Em 30 de jun. de 2023, à(s) 18:45, Dennis Chang via IRT.RegDataPolicy <irt.regdatapolicy@icann.org> escreveu:

Dear IRT,
 
Thank you for supporting the Registration Data Policy Implementation. We have successfully worked together as one Implementation Team for over 4 years and resolved all issues to date. We have one requirement remaining to complete the policy: the Urgent Requests response time. 
 
For those of you who attended the ICANN77 session, you will note that there are two strongly-held positions on this topic. Some members of the IRT, particularly the Contracted Parties, believe the response timeline should be two business days in recognition of business realities associated with responding to requests and the potential consequences of unlawfully releasing personal data. Other members of the IRT, including the IPC, BC, ALAC, and GAC representatives, believe the requirement should be 24 hours in recognition of the urgency associated with this narrowly-tailored class of requests, e.g., a life is threatened. 
 
After hearing from many of you via email and in person in Washington, D.C., we are proposing a compromise position between these two timelines. The proposed compromise timeline comes directly from the consensus recommendation from the EPDP Phase 2 Final Report, Recommendation 10.2, which provides a timeline of 1 business day, not to exceed 3 calendar days. (Please see p. 42 of the Final Report.) The EPDP Phase 1 WG did not have time to discuss the timeline requirement and left it to the Implementation Team. The EPDP Phase 2 WG, however, did spend the time to come to this recommendation language. Accordingly, it is an acceptable solution to those participating in EPDP WG and GNSO Council that approved it.  
 
For those of you who participated in the EPDP Phase 2 deliberations, you may remember that no one was particularly happy with this compromise. That working group ultimately agreed, though, that this language struck an appropriate compromise between the business realities of the contracted parties and the occasional urgent needs of the data by those that needs to resolve time critical issues. By including one business day instead of 24 hours, this language recognizes the business realities for some of the smaller business models in the ICANN community. The inclusion of “not to exceed 3 calendar days” recognizes the concern that some national holidays may span multiple days and result in week(s)-long office closures, and urgent requests must be acted on sooner than that.

Dennis,

This brings a lot of US-UK centrism to an ICANN policy. Between the tradition of moving holidays to Mondays and week-long holidays that exist in some countries, there are middle grounds that would be disfavored by such policy, like holidays in Tuesdays (for instance) in the LAC region that ends up being a 4 calendar days holiday, automatically bringing a contracted party from such region out of compliance. 

Lack of cultural sensitivity, like what  I’m seeing here, is not something I would usually expect from ICANN Org.

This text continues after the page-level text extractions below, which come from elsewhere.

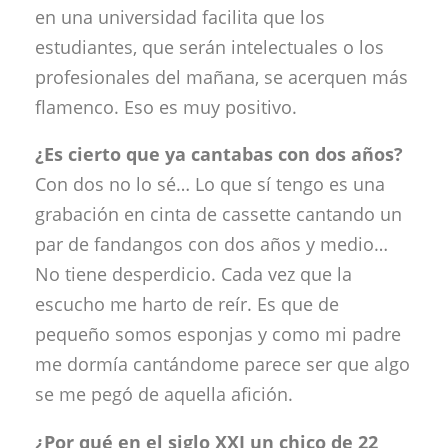
en una universidad facilita que los
estudiantes, que serán intelectuales o los
profesionales del mañana, se acerquen más
flamenco. Eso es muy positivo.
¿Es cierto que ya cantabas con dos años?
Con dos no lo sé… Lo que sí tengo es una
grabación en cinta de cassette cantando un
par de fandangos con dos años y medio…
No tiene desperdicio. Cada vez que la
escucho me harto de reír. Es que de
pequeño somos esponjas y como mi padre
me dormía cantándome parece ser que algo
se me pegó de aquella afición.
¿Por qué en el siglo XXI un chico de 22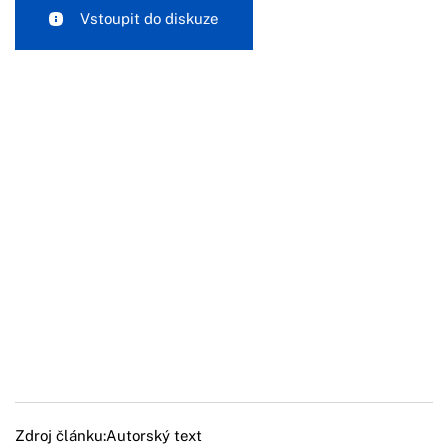
Vstoupit do diskuze
Zdroj článku:
Autorský text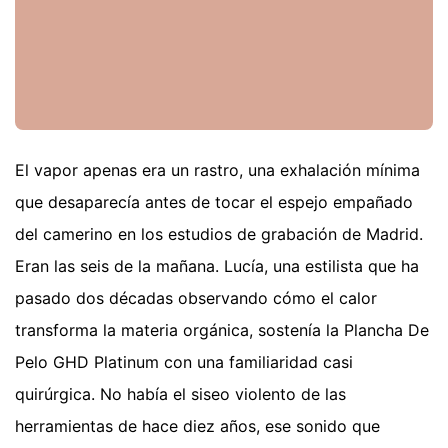
El vapor apenas era un rastro, una exhalación mínima
que desaparecía antes de tocar el espejo empañado
del camerino en los estudios de grabación de Madrid.
Eran las seis de la mañana. Lucía, una estilista que ha
pasado dos décadas observando cómo el calor
transforma la materia orgánica, sostenía la Plancha De
Pelo GHD Platinum con una familiaridad casi
quirúrgica. No había el siseo violento de las
herramientas de hace diez años, ese sonido que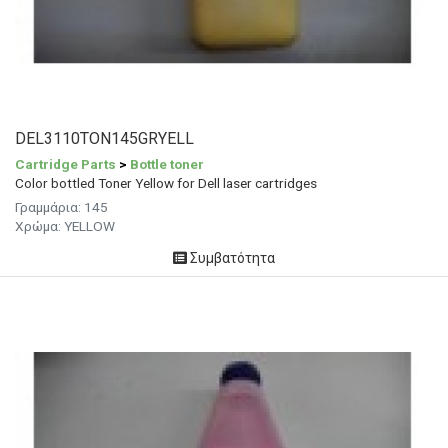
DEL3110TON145GRYELL
Cartridge Parts
>
Bottle toner
Color bottled Toner Yellow for Dell laser cartridges
Γραμμάρια: 145
Χρώμα: YELLOW
Συμβατότητα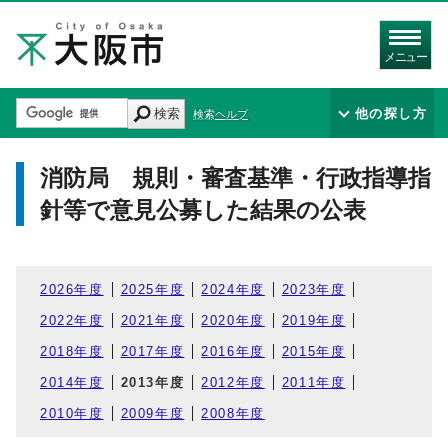
メニュー
検索
他の探し方
検索ヘルプ
消防局 規則・審査基準・行政指導指
針等で意見公募した結果の公表
2026年度
2025年度
2024年度
2023年度
2022年度
2021年度
2020年度
2019年度
2018年度
2017年度
2016年度
2015年度
2014年度
2013年度
2012年度
2011年度
2010年度
2009年度
2008年度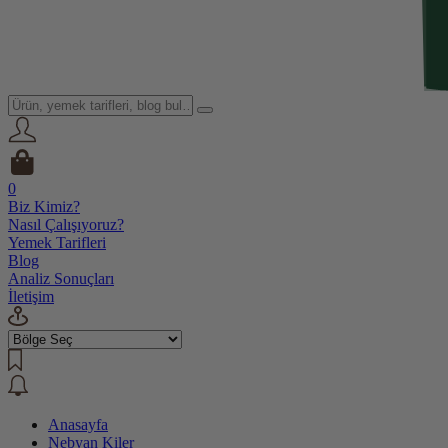
0
Biz Kimiz?
Nasıl Çalışıyoruz?
Yemek Tarifleri
Blog
Analiz Sonuçları
İletişim
Anasayfa
Nebyan Kiler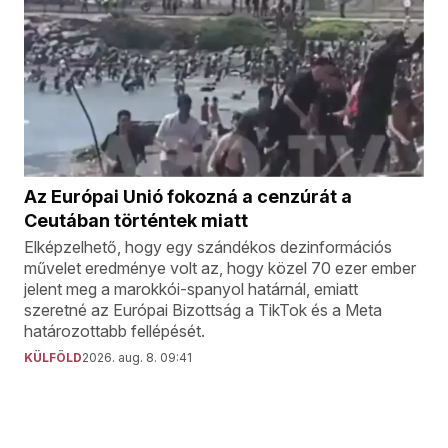
Az Európai Unió fokozná a cenzúrát a
Ceutában történtek miatt
Elképzelhető, hogy egy szándékos dezinformációs
művelet eredménye volt az, hogy közel 70 ezer ember
jelent meg a marokkói-spanyol határnál, emiatt
szeretné az Európai Bizottság a TikTok és a Meta
határozottabb fellépését.
KÜLFÖLD
2026. aug. 8. 09:41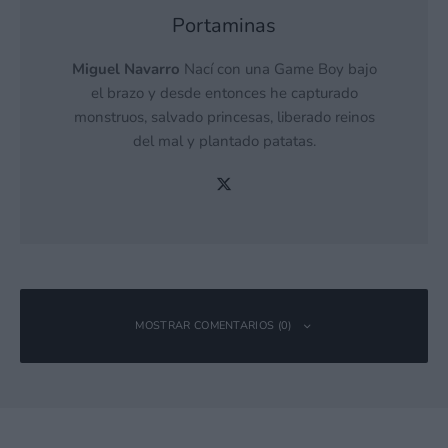
Portaminas
Miguel Navarro
Nací con una Game Boy bajo
el brazo y desde entonces he capturado
monstruos, salvado princesas, liberado reinos
del mal y plantado patatas.
MOSTRAR COMENTARIOS (0)
Deja una respuesta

I sometimes saw that from the community, and in most cases Org was useful in educating them. Not this time, it seems. 

 
It is particularly important to us that we stay consistent within EPDP Phases. EPDP Phase 2 Implementation MUST be “1 business day, not to exceed 3 calendar days” because that is clearly in the recommendation language. There were no brackets used. In EPDP Phase 1 recommendation the brackets were used to indicate that this is an example only and was not meant to be part of the recommendation language: “[less than X business days].” If X was the variable that was meant to be determined by the Implementation Team, we would have seen, “less than [X] business days” as a clear recommendation language. If the ICANN Board ultimately adopts the SSAD recommendations (either as is or modified), we need to avoid inconsistencies, including situations where a requestor will receive a different response timeline depending on which method they use to reach out to the registrar. The original EPDP was meant to be one policy. It was due to time constraints that the policy scope was separated into two phases. 

That is too much reading coffee leaves instead of what is actually written. If you want to back these assertions up, it would help bringing specific transcripts from the EPDP Phase 1 that would in effect list this is a “random” example. Otherwise, I see this as moot. 

Also, whenever we mention something from an approved GNSO policy to ICANN Org we always get in response something like “not approved by the Board, end of discussion, period”. Why would this time be any different regarding EPDP Phase 2 ? Is ICANN Org willing to set precedent to allow for fast tracking of approved GNSO policies before Board approval ? I would want to use that here and there.